Не знаю, что меня толкнуло в то утро, но в затон я пришел рано. Еще тихо было в цехах, не ревели пускачами тракторы в гараже, не стучали котельщики на берегу. Вокруг было светло, по-весеннему молодо, чувствовалось, что день впереди будет долгий с журчанием и блеском ручьев. Дай, думаю, зайду к Василию, пока народ собирается. Однако на малярке висел замок. Тогда я пошел на пирс и увидел Василия, одиноко сидящим на свае.
Лямка, присев рядом, смотрела на ту сторону затона, где над белоствольным березняком поднималось солнце.

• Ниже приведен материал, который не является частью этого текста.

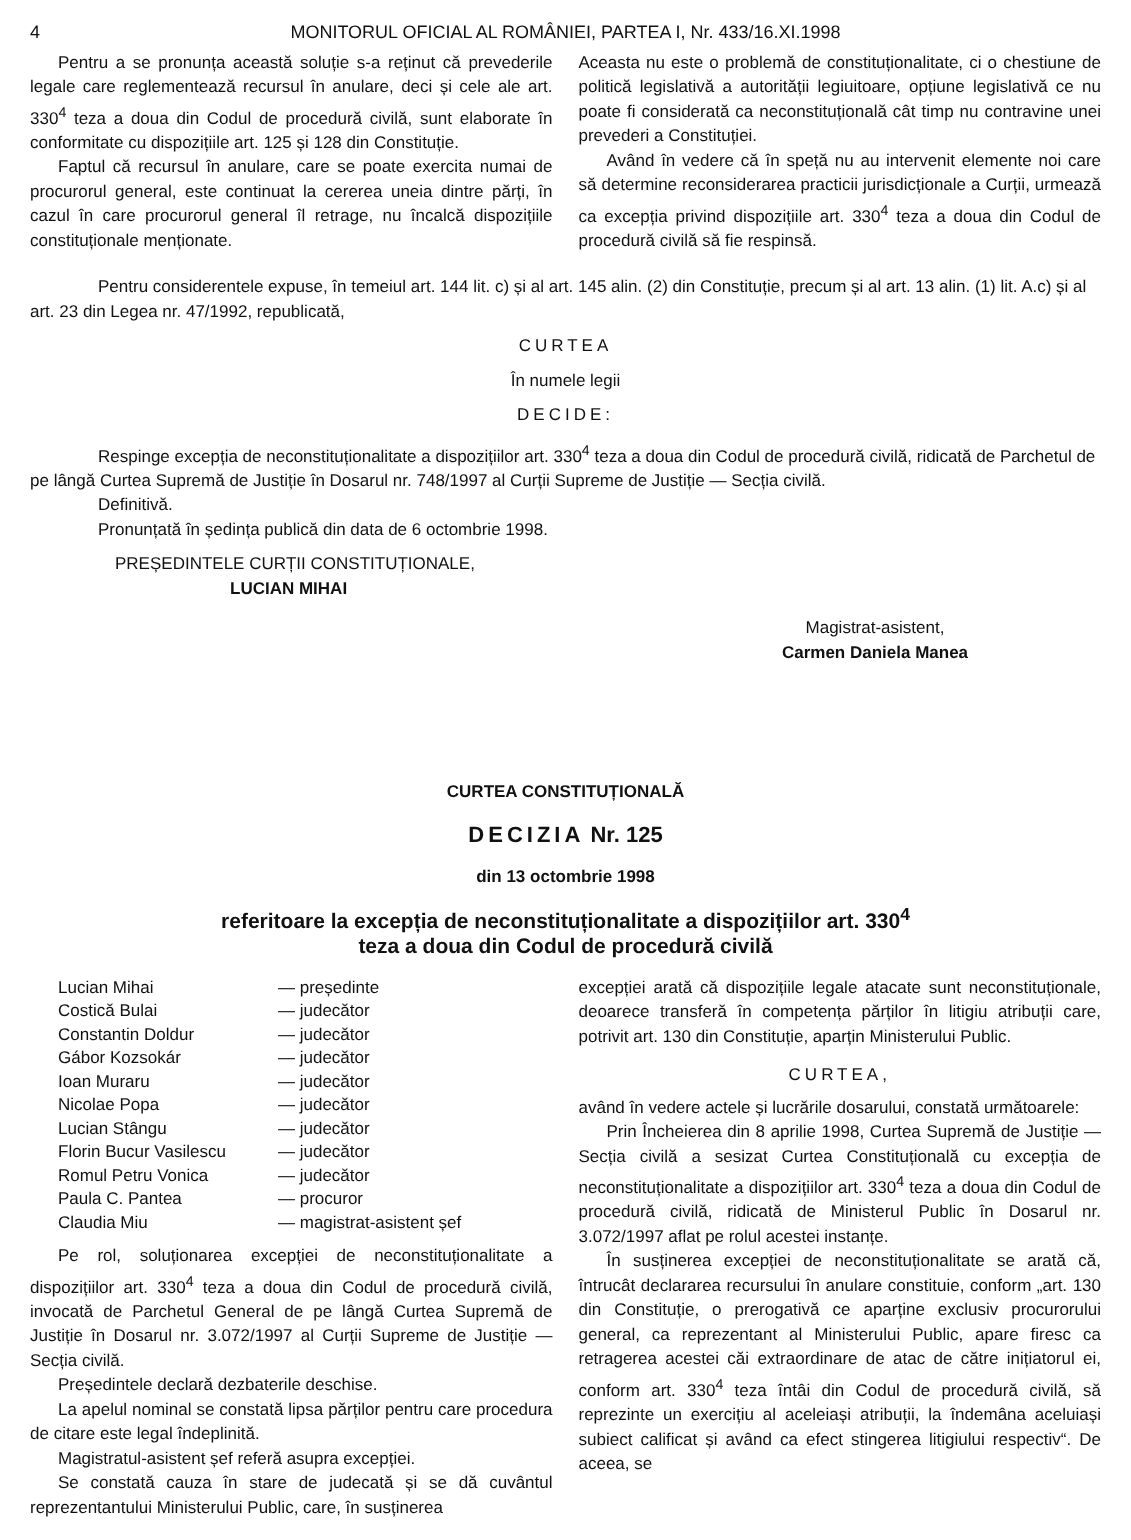4 MONITORUL OFICIAL AL ROMÂNIEI, PARTEA I, Nr. 433/16.XI.1998
Pentru a se pronunța această soluție s-a reținut că prevederile legale care reglementează recursul în anulare, deci și cele ale art. 330<sup>4</sup> teza a doua din Codul de procedură civilă, sunt elaborate în conformitate cu dispozițiile art. 125 și 128 din Constituție.
Faptul că recursul în anulare, care se poate exercita numai de procurorul general, este continuat la cererea uneia dintre părți, în cazul în care procurorul general îl retrage, nu încalcă dispozițiile constituționale menționate.
Aceasta nu este o problemă de constituționalitate, ci o chestiune de politică legislativă a autorității legiuitoare, opțiune legislativă ce nu poate fi considerată ca neconstituțională cât timp nu contravine unei prevederi a Constituției.
Având în vedere că în speță nu au intervenit elemente noi care să determine reconsiderarea practicii jurisdicționale a Curții, urmează ca excepția privind dispozițiile art. 330<sup>4</sup> teza a doua din Codul de procedură civilă să fie respinsă.
Pentru considerentele expuse, în temeiul art. 144 lit. c) și al art. 145 alin. (2) din Constituție, precum și al art. 13 alin. (1) lit. A.c) și al art. 23 din Legea nr. 47/1992, republicată,
CURTEA
În numele legii
DECIDE:
Respinge excepția de neconstituționalitate a dispozițiilor art. 330<sup>4</sup> teza a doua din Codul de procedură civilă, ridicată de Parchetul de pe lângă Curtea Supremă de Justiție în Dosarul nr. 748/1997 al Curții Supreme de Justiție — Secția civilă.
Definitivă.
Pronunțată în ședința publică din data de 6 octombrie 1998.
PREȘEDINTELE CURȚII CONSTITUȚIONALE,
LUCIAN MIHAI
Magistrat-asistent,
Carmen Daniela Manea
CURTEA CONSTITUȚIONALĂ
DECIZIA Nr. 125
din 13 octombrie 1998
referitoare la excepția de neconstituționalitate a dispozițiilor art. 330<sup>4</sup>
teza a doua din Codul de procedură civilă
| Lucian Mihai | — președinte |
| Costică Bulai | — judecător |
| Constantin Doldur | — judecător |
| Gábor Kozsokár | — judecător |
| Ioan Muraru | — judecător |
| Nicolae Popa | — judecător |
| Lucian Stângu | — judecător |
| Florin Bucur Vasilescu | — judecător |
| Romul Petru Vonica | — judecător |
| Paula C. Pantea | — procuror |
| Claudia Miu | — magistrat-asistent șef |
Pe rol, soluționarea excepției de neconstituționalitate a dispozițiilor art. 330<sup>4</sup> teza a doua din Codul de procedură civilă, invocată de Parchetul General de pe lângă Curtea Supremă de Justiție în Dosarul nr. 3.072/1997 al Curții Supreme de Justiție — Secția civilă.
Președintele declară dezbaterile deschise.
La apelul nominal se constată lipsa părților pentru care procedura de citare este legal îndeplinită.
Magistratul-asistent șef referă asupra excepției.
Se constată cauza în stare de judecată și se dă cuvântul reprezentantului Ministerului Public, care, în susținerea
excepției arată că dispozițiile legale atacate sunt neconstituționale, deoarece transferă în competența părților în litigiu atribuții care, potrivit art. 130 din Constituție, aparțin Ministerului Public.
CURTEA,
având în vedere actele și lucrările dosarului, constată următoarele:
Prin Încheierea din 8 aprilie 1998, Curtea Supremă de Justiție — Secția civilă a sesizat Curtea Constituțională cu excepția de neconstituționalitate a dispozițiilor art. 330<sup>4</sup> teza a doua din Codul de procedură civilă, ridicată de Ministerul Public în Dosarul nr. 3.072/1997 aflat pe rolul acestei instanțe.
În susținerea excepției de neconstituționalitate se arată că, întrucât declararea recursului în anulare constituie, conform „art. 130 din Constituție, o prerogativă ce aparține exclusiv procurorului general, ca reprezentant al Ministerului Public, apare firesc ca retragerea acestei căi extraordinare de atac de către inițiatorul ei, conform art. 330<sup>4</sup> teza întâi din Codul de procedură civilă, să reprezinte un exercițiu al aceleiași atribuții, la îndemâna aceluiași subiect calificat și având ca efect stingerea litigiului respectiv“. De aceea, se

Вчера из затона ушла первая партия катеров. Снежно белея рубками, они крошили и расталкивали льдины… А сегодня затон уже был чист, только белые шапки пены спокойно скользили серединой. Я подошел к Василию, поздравил с добрым утром, но он не проявил обычного оживления, а по-прежнему глядел вниз, на воду. Медленно, будто во сне, вода то приливала к пирсу, поднимаясь по сваям, то опять с сопением осушала их.
– Смотри, что такое?.. – сказал, не оборачиваясь, Василий.
– Чего?
– А вода… Волны нет, а ходит. Вишь, как колышется. Освободилась… По-моему, она дышит.
В молодой бездумности я готов уж был рассмеяться, но вовремя одернул себя. Взглянул на Василия – он ничего не заметил. По-прежнему глядел вниз, сосредоточенно нежно, с каким-то проникновением. И понял я, что в думах и чувствах своих был он сейчас далеко от меня. Может, он и не о реке думал, а о жизни своей. Тихо стараясь не хрустеть оттаявшей галькой, повернулся я и ушел, оставив его одного. Никогда я ему не завидовал, не сравнивал с собой, но тут ощутил в глубине души что-то неспокойное: не то действительно зависть не то жалость к самому себе.
Признаться, и по сей день завидую, как вспомню, с каким счастьем говорил он эти слова: «Сияния иду писать!»